- Opening Delimiter -
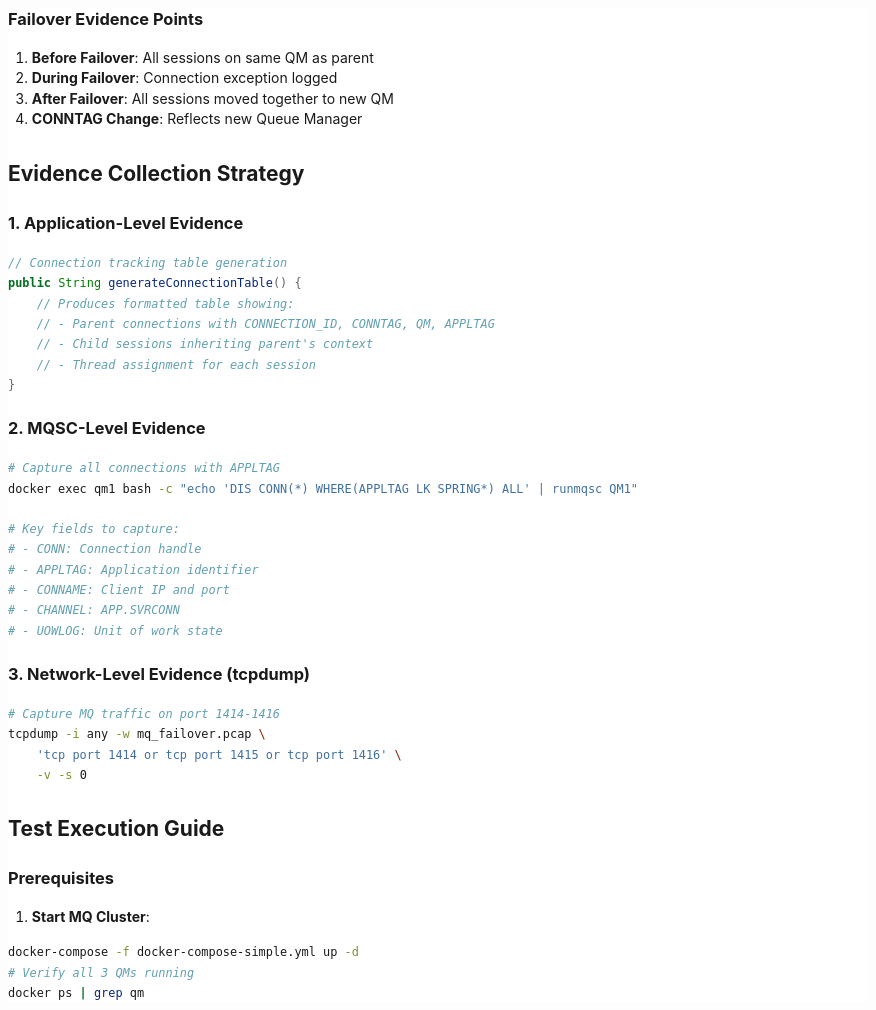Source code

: ### Failover Evidence Points

1. **Before Failover**: All sessions on same QM as parent
2. **During Failover**: Connection exception logged
3. **After Failover**: All sessions moved together to new QM
4. **CONNTAG Change**: Reflects new Queue Manager

## Evidence Collection Strategy

### 1. Application-Level Evidence

```java
// Connection tracking table generation
public String generateConnectionTable() {
    // Produces formatted table showing:
    // - Parent connections with CONNECTION_ID, CONNTAG, QM, APPLTAG
    // - Child sessions inheriting parent's context
    // - Thread assignment for each session
}
```

### 2. MQSC-Level Evidence

```bash
# Capture all connections with APPLTAG
docker exec qm1 bash -c "echo 'DIS CONN(*) WHERE(APPLTAG LK SPRING*) ALL' | runmqsc QM1"

# Key fields to capture:
# - CONN: Connection handle
# - APPLTAG: Application identifier
# - CONNAME: Client IP and port
# - CHANNEL: APP.SVRCONN
# - UOWLOG: Unit of work state
```

### 3. Network-Level Evidence (tcpdump)

```bash
# Capture MQ traffic on port 1414-1416
tcpdump -i any -w mq_failover.pcap \
    'tcp port 1414 or tcp port 1415 or tcp port 1416' \
    -v -s 0
```

## Test Execution Guide

### Prerequisites

1. **Start MQ Cluster**:
```bash
docker-compose -f docker-compose-simple.yml up -d
# Verify all 3 QMs running
docker ps | grep qm
```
- Closing Delimiter -
__ACTIVITY__. Print every line of the data exactly. Pictures do not belong in the copy.

__TASK ANSWER__.
Source code

: ### Failover Evidence Points

1. **Before Failover**: All sessions on same QM as parent
2. **During Failover**: Connection exception logged
3. **After Failover**: All sessions moved together to new QM
4. **CONNTAG Change**: Reflects new Queue Manager

## Evidence Collection Strategy

### 1. Application-Level Evidence

```java
// Connection tracking table generation
public String generateConnectionTable() {
    // Produces formatted table showing:
    // - Parent connections with CONNECTION_ID, CONNTAG, QM, APPLTAG
    // - Child sessions inheriting parent's context
    // - Thread assignment for each session
}
```

### 2. MQSC-Level Evidence

```bash
# Capture all connections with APPLTAG
docker exec qm1 bash -c "echo 'DIS CONN(*) WHERE(APPLTAG LK SPRING*) ALL' | runmqsc QM1"

# Key fields to capture:
# - CONN: Connection handle
# - APPLTAG: Application identifier
# - CONNAME: Client IP and port
# - CHANNEL: APP.SVRCONN
# - UOWLOG: Unit of work state
```

### 3. Network-Level Evidence (tcpdump)

```bash
# Capture MQ traffic on port 1414-1416
tcpdump -i any -w mq_failover.pcap \
    'tcp port 1414 or tcp port 1415 or tcp port 1416' \
    -v -s 0
```

## Test Execution Guide

### Prerequisites

1. **Start MQ Cluster**:
```bash
docker-compose -f docker-compose-simple.yml up -d
# Verify all 3 QMs running
docker ps | grep qm
```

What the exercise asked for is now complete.